Downey: It's a diverse Congress with members with very different backgrounds. There are new chairmen and new ideas. We're excited to educate them on the importance of business travel. Facial recognition biometrics is on our radar. It's very promising new technology, and it would move people through the security lines faster and alleviate some national security concerns. We want to make sure we're following hearings to make sure the technology is working the way it's supposed to work, that it will be an opt-in/opt-out program and that there are ways you can address misidentifications. As a business traveler, the last thing you want is to have to get through security every week being misidentified by your facial recognition and not having a way to address that. Another area relates to the House Committee on Transportation & Infrastructure. There is conversation around a big infrastructure bill. Chairman Peter DeFazio [D-Oregon] has not hidden the fact that he supports an increase for the passenger facility charge, and this could be an opportunity for him to increase it. We'll continue to monitor it very closely and if it is not something we can support, we'll work to stop it from happening.

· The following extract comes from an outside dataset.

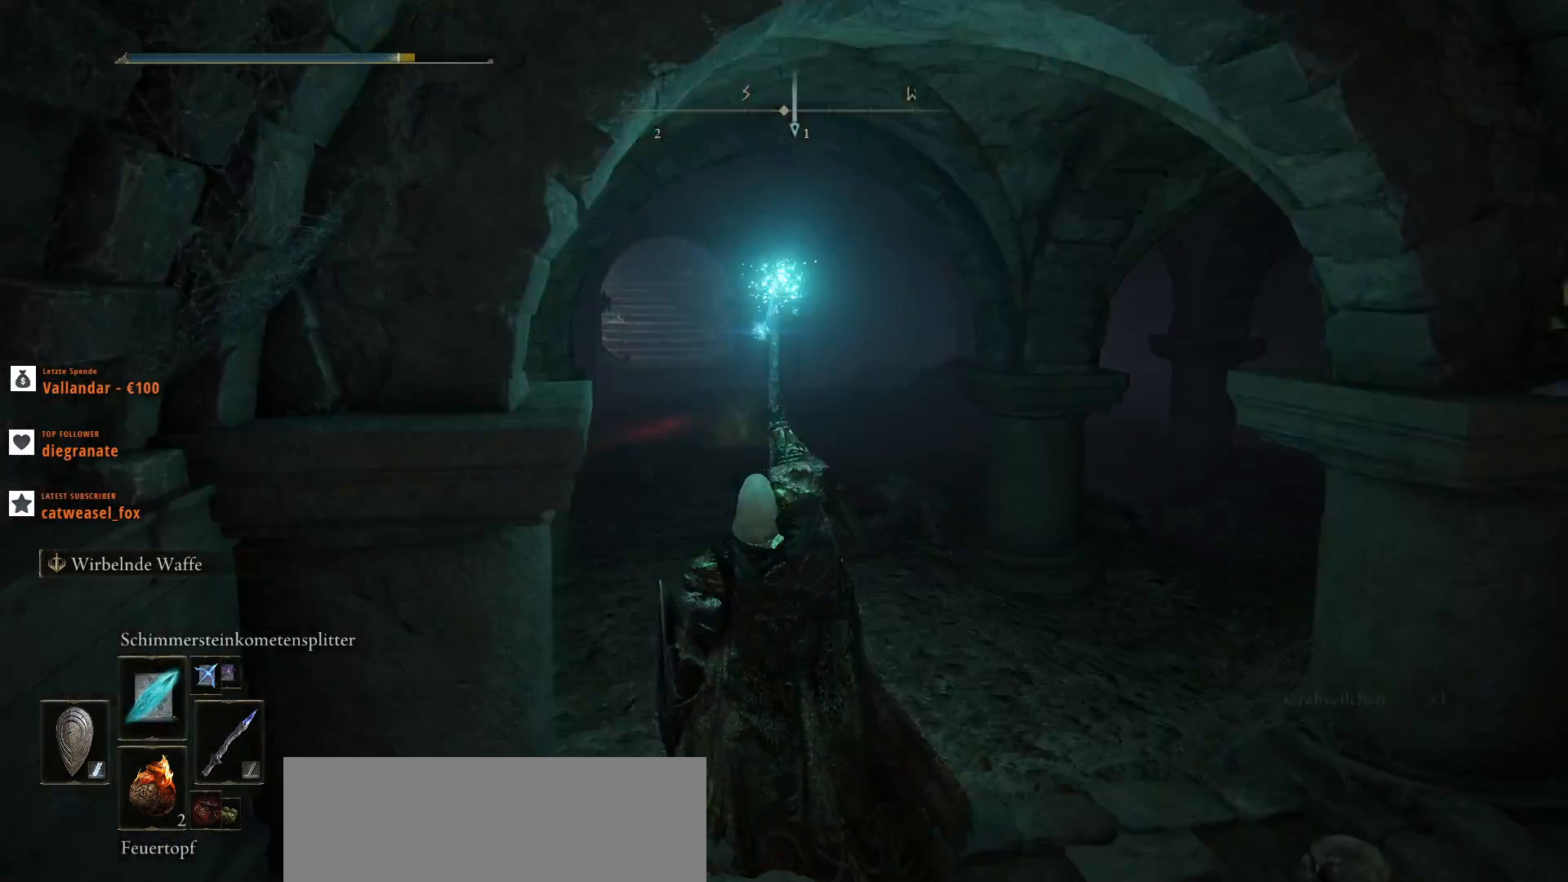
{"keys": ["w"], "mouse": [], "events": [[67, "x", "down"], [200, "x", "up"]]}
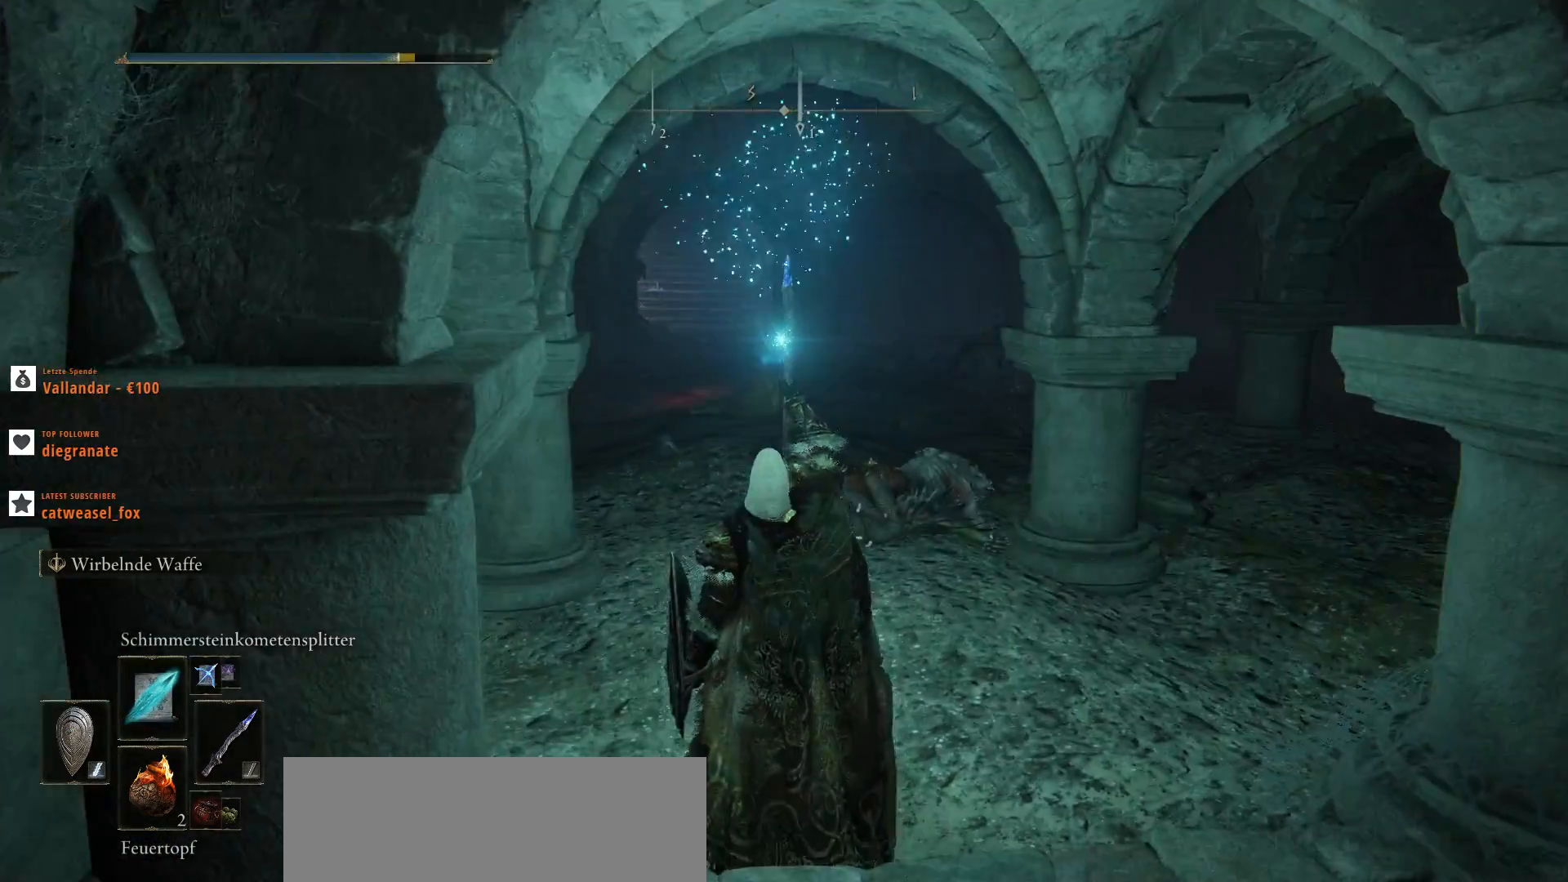
{"keys": ["w"], "mouse": [], "events": []}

We're not opposed to increasing fees and taxation on business travel, but we want that to go back into business travel."
BTN: What else is on your radar?
Downey: We've heard some conversation here in the U.S. about future air travel and air emissions, and there have been recent conversations about taxing air travel in the EU. The proposals put forth are using taxes but are not using the money to fight back against climate change. It seems more like a punitive tax to drive down demand. It's just an area we need to continue talking about, what the industry is doing to address climate change. We've long worked with the industry on sustainability programs, and I know the airlines and airplane manufacturers have worked on this. We all want to lower our carbon footprint. It will just be incumbent on us as an industry to make sure our efforts are being noticed. [Another] area is Visa Waiver. There are five countries in the EU that are not in the Visa Waiver program—Poland, Bulgaria, Cyprus, Romania and Croatia—because they don’t meet the requirements the U.S. set forth. These countries argue EU laws say all member states must have the same benefits [and that] the other EU countries should pull out. This would throw a monkey wrench into international travel. The U.S. is talking with those countries and trying to work through the issues, to help them become compliant.
BTN: GBTA also runs the Business Travel PAC, right?
Downey: It's a trade association political action committee. We raise contributions from our U.S. members only. It's our opportunity as an industry to pull together resources and support members of Congress that have been helpful to the industry in the past, such as Sen. Ed Markey [D-Massachusetts], Rep. John Katko [R-New York], Rep. Sam Graves [R-Missouri] and Rep. Bonnie Watson Coleman [D-New Jersey].